1
votes

I have a group of objects that share some similar properties, so they inherit these from a base class. Here is a simple example of what I am doing.

I have 2 objects, Employee and Customer that have corresponding tables. Each contain a list of addresses. The Address class is shared between the two objects, but reside in two seperate tables EmployeeAddress and CustomerAddress.

EmployeeAddress - EmployeeId uniqueidentifier
                  Address varchar (50)
                  ZipCode varchar (10)
                  City varchar (20)
                  State id NOT NULL

CustomerAddress - CustomerId uniqueidentifier
                  Address varchar (50)
                  ZipCode varchar (10)
                  City varchar (20)
                  State id NOT NULL          

How can I map my Address object to two seperate tables? I want it to be able to pull data from either the EmployeeAddress or CustomerAddress table when it needs to.

I have tried:

(EmployeeMap)
HasMany(x => x.Addresses).Table("EmployeeAddress").KeyColumn("EmployeeId");

But nHibernate complained that the Address class did not have its own mapping class.

(AddressMap)
Id(x => x.Id);
Map(x => x.ParentItemId);  //generic way to reference EmployeeId or CustomerId
                           // but I can't specify which column name it should 
                           //  actually be using

But nHIbernate tried grabbing data out of an Address table which doesn't exist, and my column names were wrong.

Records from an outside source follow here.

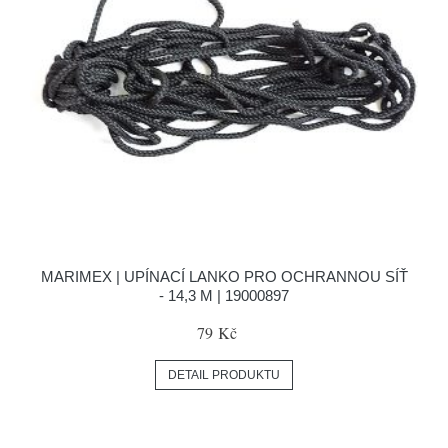
MARIMEX | UPÍNACÍ LANKO PRO OCHRANNOU SÍŤ
- 14,3 M | 19000897
79 Kč
DETAIL PRODUKTU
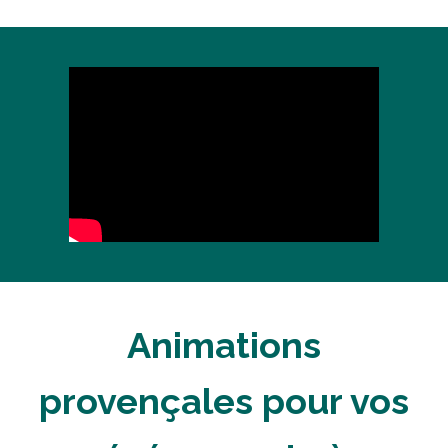
Animations
provençales pour vos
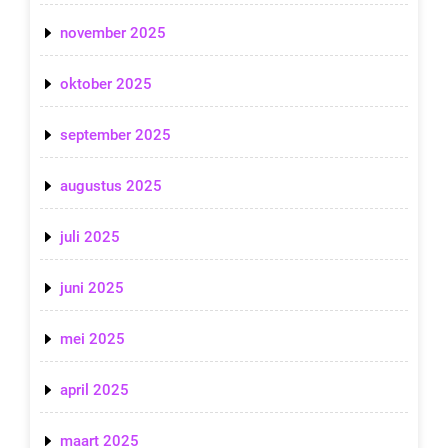
november 2025
oktober 2025
september 2025
augustus 2025
juli 2025
juni 2025
mei 2025
april 2025
maart 2025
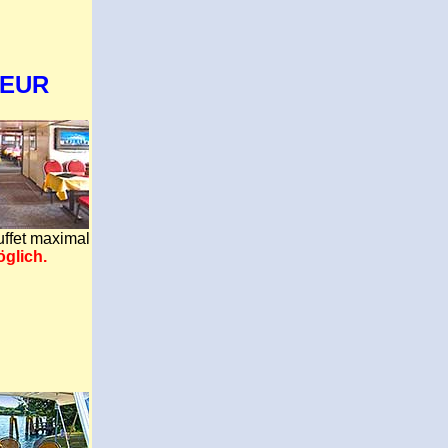
0 EUR
ffet maximal
glich.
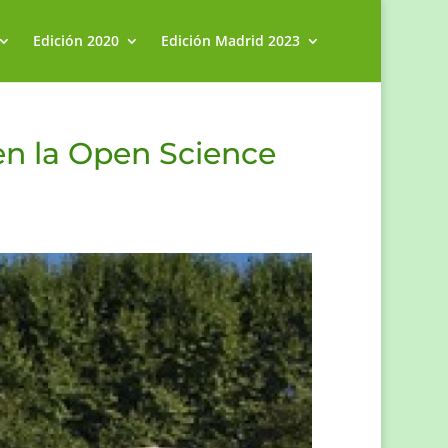
Edición 2020
Edición Madrid 2023
en la Open Science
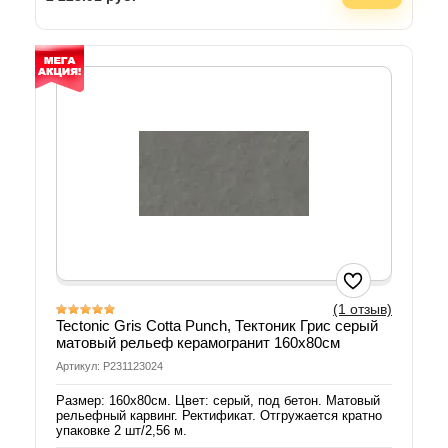
(1 отзыв)
Tectonic Gris Cotta Punch, Тектоник Грис серый
матовый рельеф керамогранит 160х80см
Артикул: P231123024
Размер: 160х80см. Цвет: серый, под бетон. Матовый
рельефный карвинг. Ректификат. Отгружается кратно
упаковке 2 шт/2,56 м.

FYI: I will not be able to combine the two Address tables into one.

1

1 Answers

0
votes

You can create mappings that inherit from each other

Base mapping class that contains all the duplicated values:

public class AddressBaseMap<T> : ClassMap<T> where T : Address
{
    public AddressBaseMap()
    {
        Map(x => x.Address);
        //etc
    }
}


public class CustomerAddressMap : AddressBaseMap<CustomerAddress>
{
    public CustomerAddressMap()
    {
        Table("CustomerAddress");
    }
}

I would also suggest the use of Components so that you can encapsulate all of the fields into a single class.